Wet Lab Protocol Corpus and Tagger

An Annotated Corpus for Machine Reading of Instructions in Wet Lab Protocols [bib]
Chaitanya Kulkarni*, Wei Xu, Alan Ritter, Raghu Machiraju*
Proceedings of NAACL 2018 (short paper)

We describe an effort to annotate a corpus of natural language instructions consisting of 622 wet lab protocols to facilitate automatic or semi-automatic conversion of protocols into a machine-readable format and benefit biological research. Experimental results demonstrate the utility of our corpus for developing machine learning approaches to shallow semantic parsing of instructional texts.

What are Wet Lab Protocols ?

Wet labs conduct biology and chemistry experiments typically involving chemicals, drugs, or other materials in liquid solutions or volatile phases. Wet lab protocols, then are rules or instructions guiding one such experiment in these labs. They consist of a sequence of steps, mostly composed of imperative statements meant to describe an action. They also can contain declarative sentences describing the results of a previous action, in addition to general guidelines or warnings about the materials being used.

An example protocol, as seen in Figure. 1 of our paper.

Research groups around the world curate their own repositories of protocols, each adapted from a canonical source and typically published in the Materials and Method section at the end of a scientific article in biology and chemistry fields. Only recently has there been an effort to gather collections of these protocols and make them easily available.

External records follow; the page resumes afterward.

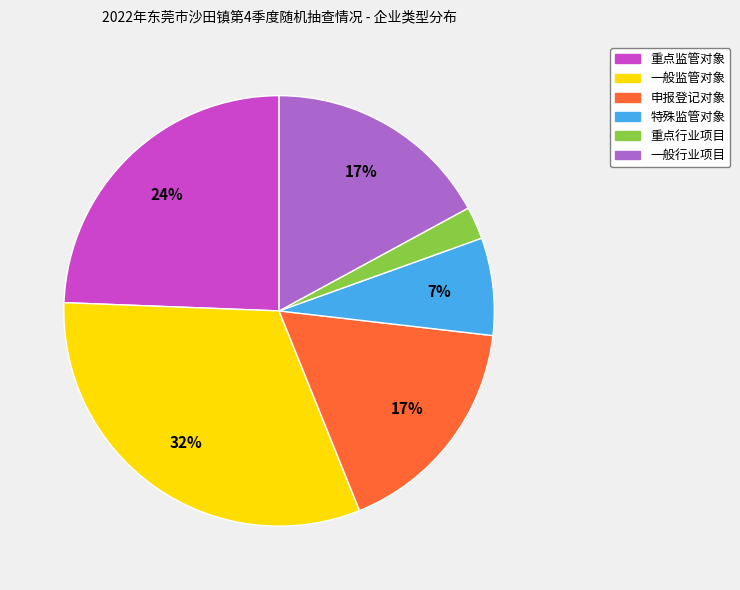

True or false: 一般监管对象 accounts for 32% of the total.

True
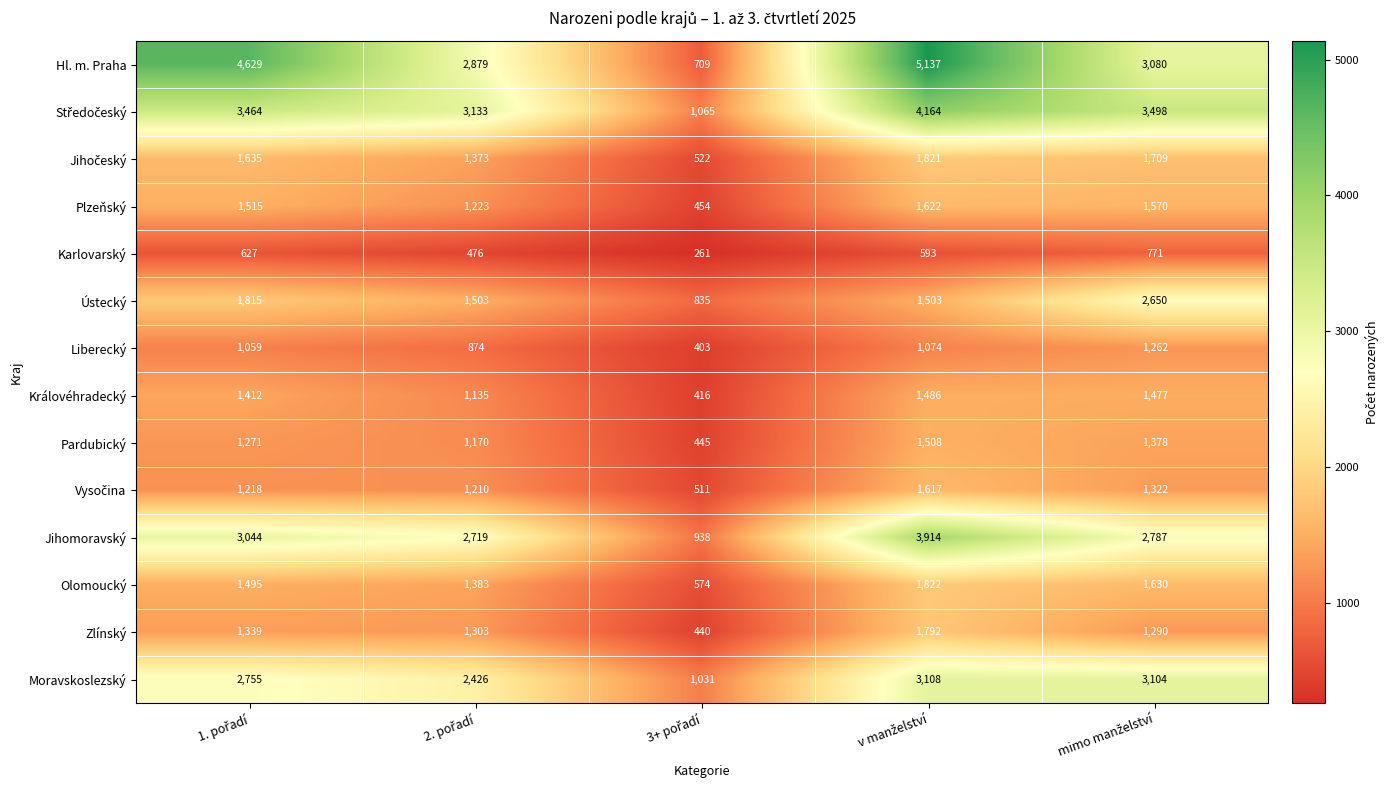

What is the difference between the maximum and minimum values in the Pardubický series?

1063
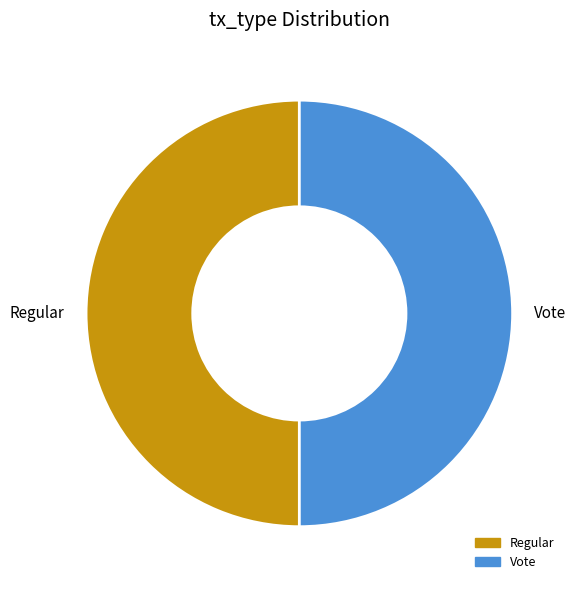

The Vote slice represents 50% of the pie. True or false?

True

Leveraging an openly accessible repository of protocols curated on the platform, we annotated hundreds of academic and commercial protocols maintained by many of the leading bio-science laboratory groups, including Verve Net, Innovative Genomics Institute and New England Biolabs. The protocols cover a large spectrum of experimental biology, including neurology, epigenetics, metabolomics, cancer/stem cell biology, etc.

600+ Wet Lab Protocol Corpus

We present Wet Lab Protocol Dataset (WLP) composed of 13,679 sentences from 622 protocols. Each sentence were manually annotated with actions and a rich set of 17 semantic arguments along with a total of 12 relationships between them. We aim for it to serve as a resource for developing Machine learning models for automatic semantic parsing of instructional texts. Additional information regarding the action, entities and relations can be found here.

An annotated sentence from one of the protocols in our corpus. This is visualized with the help of BRAT tool.

The dataset was annotated with the help of BRAT tool. The annotation file has been maintained and stored separately from the protocol text as a .ann file, and follows the same format as used in brat tool for easy visualization. The annotation format is well described on BRAT tool website here.